Приятно взволнованный важным разговором, я шел сквозь листопад, который то ли притворялся равнодушным, то ли действительно не боялся смерти. Я все ворочал в себе разговор с учительницей и сейчас, на просторе, одна ее фраза показалась мне странной и тревожною - о мертвых вещах. Я задумался: камни, кирпичи, листья... Конечно же, я не знал тогда Ахматовой - «У Бога мертвых нет», но листопад, то плавным и мудрым, то стремительным и отчаянным своим бесстрашием, словно бы говорил то же самое. Вдруг кто-то хлопнул меня по шее. Мгновенно, как волчонок, обернувшись не шеей, а всем телом, я увидел супостата - небольшого и испуганного. Скорее для приличия «трахнув» его своею полевою сумкою, я заметил, что мальчик смущен таким поворотом дела. Убедившись, что я именно тот, кто ему был нужен, он сказал, что мне «письмо» от «миронихи» и посмотрел окрест с суровой политичностью. Споткнулась моя душа: «Что с ней - три дня в школе нету?» - «Хворая, - отвечал угрюменький посол, - в больницу хотят покласть». Впервые в жизни я вскрыл конверт - на голубой промокашке были нетвердые печатные буквы. Вначале, не без торжественности, я назван был не уменьшительным, а полным своим именем. Далее следовало: «Я болею. Пожалуйста! Достань мне сченка. Прошу очень? Отдай Эммануилу. Он мне даст. Не хворай Мария». «Эммануил - ты что ли? - Он кивнул. - Не русский что ли?» «Русский, - хрипло сказал мальчик с безнадежной серьезностью и добавил, - ответ пиши». Я задумался - «пиши», писать я умел тоже только печатными буквами, да и то, не все слова, а большей частью те, что встречались на вывесках, лозунгах и заголовках газет - бывало я их срисовывал, практикуясь в русской грамоте. «Ты в каком классе?» - спросил я мальчика. «В третьем». - «Тогда помогай мне писать – я еще в первом».

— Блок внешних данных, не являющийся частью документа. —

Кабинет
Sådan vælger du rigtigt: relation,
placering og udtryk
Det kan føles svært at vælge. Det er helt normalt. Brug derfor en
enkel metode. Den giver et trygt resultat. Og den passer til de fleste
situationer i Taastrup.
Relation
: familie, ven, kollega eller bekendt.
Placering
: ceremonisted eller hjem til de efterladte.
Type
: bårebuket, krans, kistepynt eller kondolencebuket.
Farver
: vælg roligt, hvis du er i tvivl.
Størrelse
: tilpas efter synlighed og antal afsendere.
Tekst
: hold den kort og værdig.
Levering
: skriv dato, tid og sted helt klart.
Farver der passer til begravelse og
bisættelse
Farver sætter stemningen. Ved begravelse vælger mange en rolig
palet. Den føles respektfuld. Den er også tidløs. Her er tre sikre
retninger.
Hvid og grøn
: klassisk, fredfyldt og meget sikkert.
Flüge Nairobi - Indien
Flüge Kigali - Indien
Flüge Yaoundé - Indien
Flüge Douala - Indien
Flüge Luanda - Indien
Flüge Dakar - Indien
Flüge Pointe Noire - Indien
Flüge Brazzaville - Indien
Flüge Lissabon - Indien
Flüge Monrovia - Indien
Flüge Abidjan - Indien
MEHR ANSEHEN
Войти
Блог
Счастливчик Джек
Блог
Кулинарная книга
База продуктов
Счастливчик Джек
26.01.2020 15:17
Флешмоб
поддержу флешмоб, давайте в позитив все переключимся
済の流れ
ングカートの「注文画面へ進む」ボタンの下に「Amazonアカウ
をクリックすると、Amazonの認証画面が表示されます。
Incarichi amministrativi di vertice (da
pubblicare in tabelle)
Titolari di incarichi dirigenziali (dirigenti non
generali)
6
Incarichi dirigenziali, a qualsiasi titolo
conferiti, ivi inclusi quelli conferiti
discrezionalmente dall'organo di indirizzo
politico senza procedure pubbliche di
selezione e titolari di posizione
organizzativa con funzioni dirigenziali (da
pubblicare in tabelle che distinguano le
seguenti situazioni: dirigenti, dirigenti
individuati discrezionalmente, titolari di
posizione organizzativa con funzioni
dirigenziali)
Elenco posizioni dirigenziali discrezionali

Мы сели на тесаные бревна - коричневая внутри и серая снаружи, кора их валялась рядом. Кленовые листья, опавшие на нее, казались похожими на иноземные награды, кои видел я в газетах на дивно изукрашенных грудях легендарных сталинских маршалов. Мне вспомнились милые мне фамилии и лица - Рокоссовский, Жуков, Василевский, Конев; я опечалился, вспомнив незабвенное и милое лицо Ивана Даниловича Черняховского. Я вздохнул, он погиб, не дожив и до сорока лет, и просто не успел удостоиться звания Маршала Советского Союза и третьей золотой звезды. Исправляя несправедливость, я нарисовал его «портрет» с теми знаками отличия и почета, кои считал по праву ему принадлежащими. Эммануил меня потолкал: «Ты чего, не переживай, пиши». Я пристроил на коленях полевую свою сумку и стал писать первое в своей жизни письмо. Оно оказалось и последним по простоте и силе чувств. Это неудивительно: настоящая жизнь кончается гораздо раньше, чем полагаем мы, опьяненные ее суетой и дикой ее прелестью. Писал я на ярко розовой промокашке, в наших кругах они ценились за «цвет», и я полагал, что Маша останется довольною. Мальчик со странным именем и к Маше имел отношение не совсем обыкновенное - он оказался ее племянником. Облизывая химический карандаш, я смутно чувствовал особую выразительность житейских странностей, улыбнулся даже: «Тетя Маша - под стол пешком ходит». Но, тем не менее, крупные печатные буквы я выводил с особым прилежанием - радовать опечаленных, было моей потребностью, присущей, как мне тогда казалось, вообще всем людям - как грусть, гнев, веселье.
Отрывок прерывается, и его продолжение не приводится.